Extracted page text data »
[Start of Attachment]

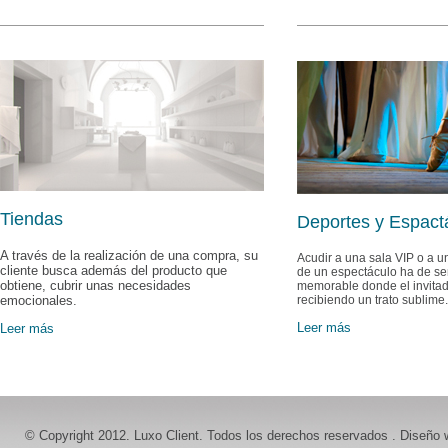
Tiendas
Deportes y Espact
A través de la realización de una compra, su
Acudir a una sala VIP o a un
cliente busca además del producto que
de un espectáculo ha de se
obtiene, cubrir unas necesidades
memorable donde el invitad
emocionales.
recibiendo un trato sublime.
Leer más
Leer más
© Copyright 2012. Luxo Client. Todos los derechos reservados .
Diseño 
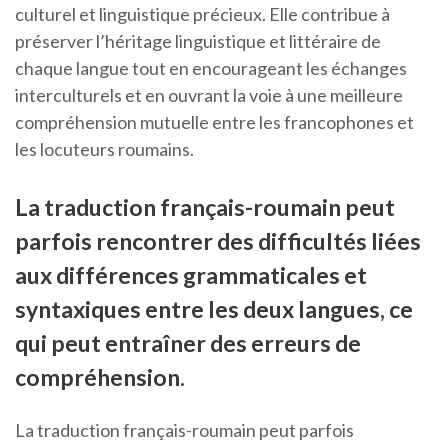
culturel et linguistique précieux. Elle contribue à
préserver l’héritage linguistique et littéraire de
chaque langue tout en encourageant les échanges
interculturels et en ouvrant la voie à une meilleure
compréhension mutuelle entre les francophones et
les locuteurs roumains.
La traduction français-roumain peut
parfois rencontrer des difficultés liées
aux différences grammaticales et
syntaxiques entre les deux langues, ce
qui peut entraîner des erreurs de
compréhension.
La traduction français-roumain peut parfois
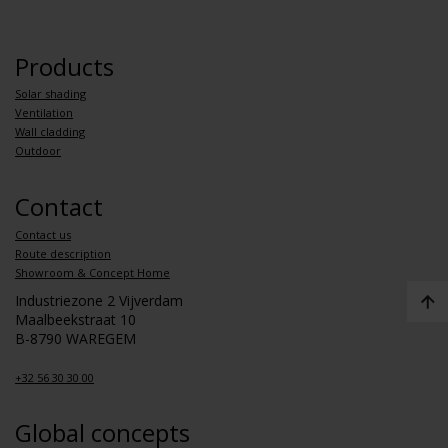
Products
Solar shading
Ventilation
Wall cladding
Outdoor
Contact
Contact us
Route description
Showroom & Concept Home
Industriezone 2 Vijverdam
Maalbeekstraat 10
B-8790 WAREGEM
+32 56 30 30 00
Global concepts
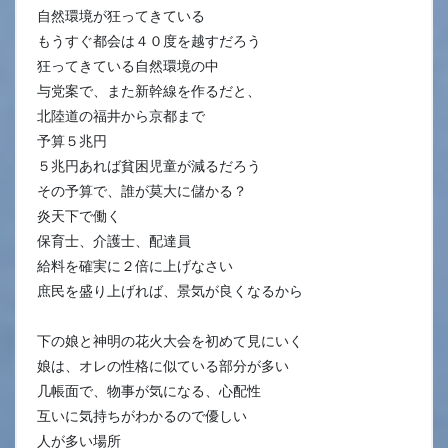
自然環境が狂ってきている
もうすぐ都会は４０度を越すだろう
狂ってきている自然環境の中
与党案で、また新幹線を作るだと、
北陸道の福井から京都まで
予算５兆円
５兆円あれば貧困児童が減るだろう
その予算で、誰が莫大に儲かる？
炎天下で働く
保育士、介護士、配達員
給料を確実に２倍に上げなさい
庶民を盛り上げれば、景気が良くなるから
下の娘と神明の花火大会を初めて見にいく
娘は、オレの性格に似ている部分が多い
几帳面で、物事が気になる、心配性
互いに気持ちがわかるので優しい
人が多い場所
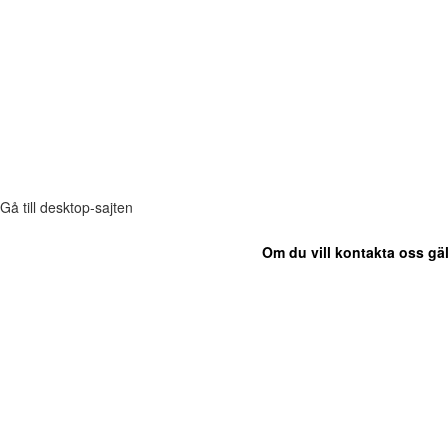
Gå till desktop-sajten
Om du vill kontakta oss gäl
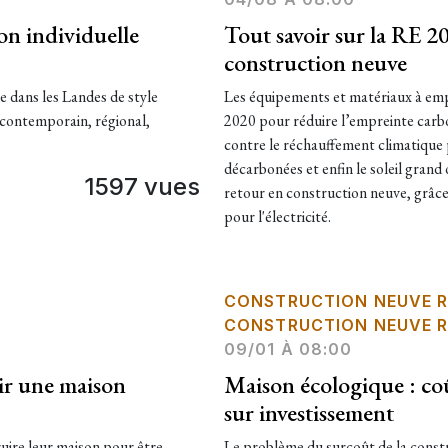
on individuelle
Tout savoir sur la RE 2
construction neuve
e dans les Landes de style
Les équipements et matériaux à empr
, contemporain, régional,
2020 pour réduire l’empreinte carbon
contre le réchauffement climatique pr
décarbonées et enfin le soleil grand
1597 vues
retour en construction neuve, grâc
pour l'électricité.
CONSTRUCTION NEUVE R
CONSTRUCTION NEUVE R
09/01 À 08:00
tir une maison
Maison écologique : co
sur investissement
ruire leur maison pour être
Le problème du surcoût de la constr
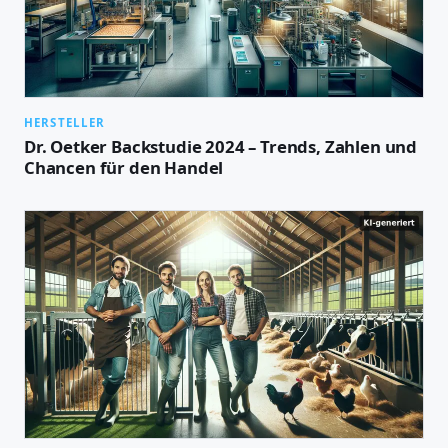
HERSTELLER
Dr. Oetker Backstudie 2024 – Trends, Zahlen und
Chancen für den Handel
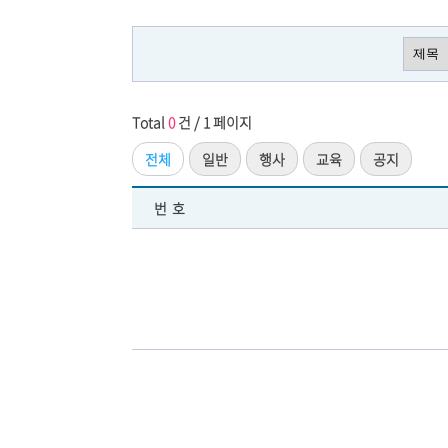
Total
0
건 / 1 페이지
전체
일반
행사
교육
공지
번호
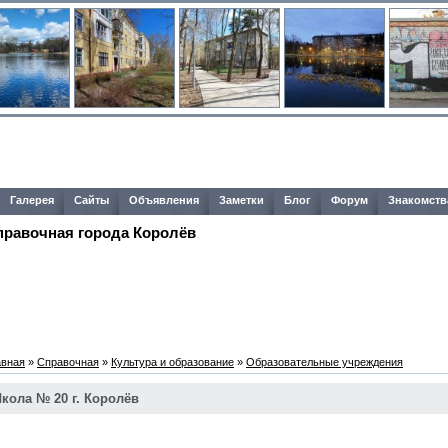
Галерея
Сайты
Объявления
Заметки
Блог
Форум
Знакомств
правочная города Королёв
авная
»
Справочная
»
Культура и образование
»
Образовательные учреждения
кола № 20 г. Королёв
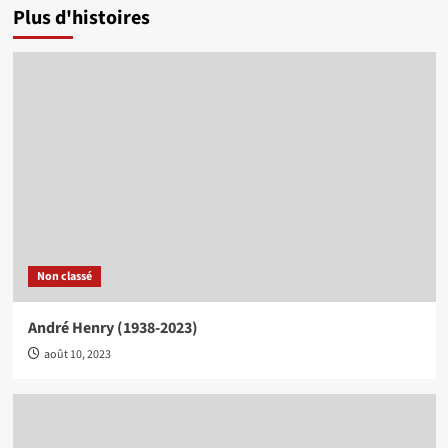
Plus d'histoires
Non classé
André Henry (1938-2023)
août 10, 2023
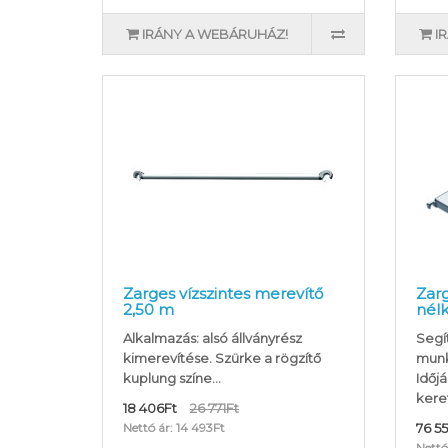
IRÁNY A WEBÁRUHÁZ!
I
Zarges vízszintes merevítő
Zarg
2,50 m
nélk
Alkalmazás: alsó állványrész
Segí
kimerevítése. Szürke a rögzítő
munká
kuplung színe...
Időjá
keret
18 406Ft
26 771Ft
Nettó ár: 14 493Ft
76 5
Nettó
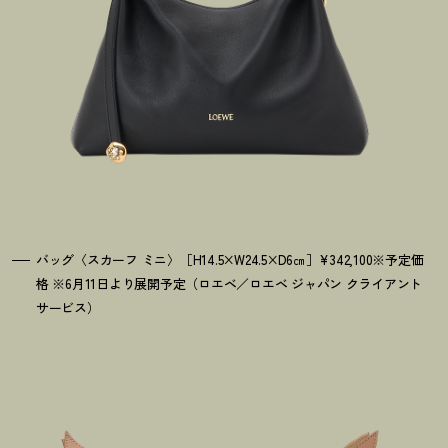
バッグ〈スカーフ ミニ〉［H14.5×W24.5×D6㎝］¥342,100※予定価
格 ※6月11日より展開予定（ロエベ／ロエベ ジャパン クライアント
サービス）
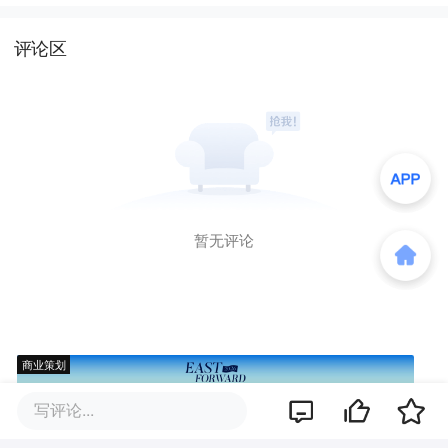
评论区
暂无评论
商业策划
写评论...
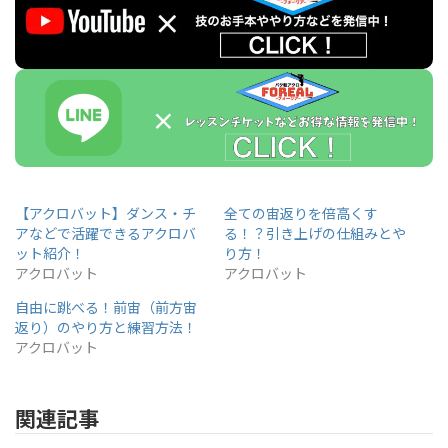
【アクロバット】ダンス・チ
全ての宙返りを倍高くす
アなどで活躍できるアクロバ
る！？引き上げの仕組みとや
ット紹介！
り方！
アクロバット
アクロバット
自由に跳べる！前宙（前方宙
返り）のやり方と練習方法！
アクロバット
関連記事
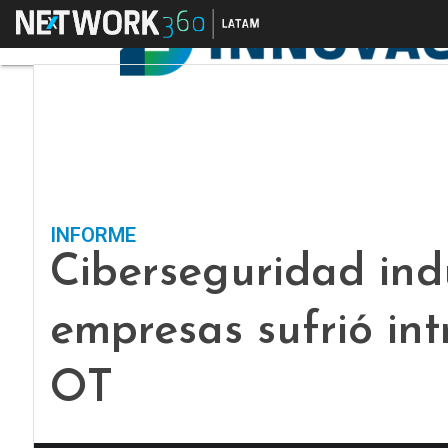
Menú
INFORME
Ciberseguridad indu
empresas sufrió int
OT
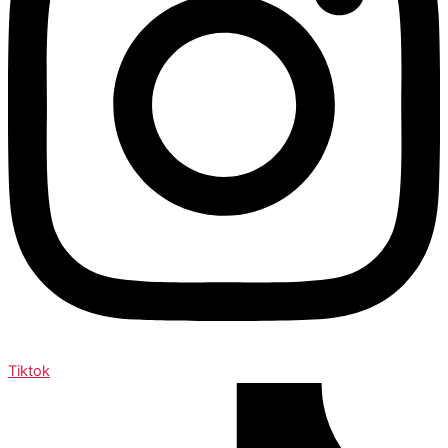
Tiktok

[End of Attachment]

TASK DIRECTIONS »
What is needed is every line from the data above that includes the string "pour", copied out.

FINISHED TASK »
2020 pour réduire l’empreinte carbon
pour l'électricité.
ruire leur maison pour être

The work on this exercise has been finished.